Plus: at the BBC Proms Barenboim’s rambling sermon overshadowed the more complex things he’d so eloquently helped Birtwistle and Elgar to say

‘Rarely, rarely, comest thou, Spirit of Delight!’ wrote Elgar, quoting Shelley, at the top of his Second Symphony. He should have listened to more Haydn. Sir Simon Rattle certainly has. Rattle becomes music director of the London Symphony Orchestra in September, and for the last concert before their union becomes official, he’d trawled through Haydn’s immense back-catalogue to assemble an unbroken 55-minute sequence of orchestral movements from Haydn’s symphonies, oratorios and half-forgotten operas. ‘This is an adventure,’ he declared, in that slightly goofy way that gets audiences instantly onside even while it infuriates those who, after four decades of achievement unsurpassed by any British conductor ever, still fail to understand what Rattle does and why he matters.

At this point I was planning to take a swipe at the Rattle-bashers — the tedious collection of cynics, snobs and the professionally underwhelmed who are already preparing to spatter cold, stale water on Rattle’s plans for London. But Haydn makes that impossible. He’s just too life-affirming. Anyone who’s discovered him knows that Haydn offers delights — emotional, intellectual, fantastical — of such freshness and generosity that his music should really be classified as a mood-altering substance. ‘No other composer, to my mind, has a greater capacity to dispel irritation or lift a mood of depression,’ wrote the psychiatrist Anthony Storr. ‘There is an objectivity about his music which shames self-absorption.’

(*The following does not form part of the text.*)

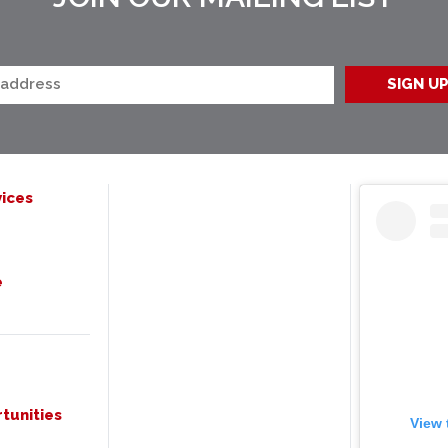
ices
e
tunities
View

Rattle’s ‘imaginary orchestral journey’ was an attempt, in equal parts reverent and gleeful, to make exactly that point. The aim, he said, was to showcase Haydn at his ‘most original, most bizarre, most witty’, and while some of these pieces were familiar — like the ‘Chaos’ prelude to The Creation, played with a rapt, vibrato-free intensity that could have been mistaken for a period-instrument ensemble — others, like the Adagio from Symphony No.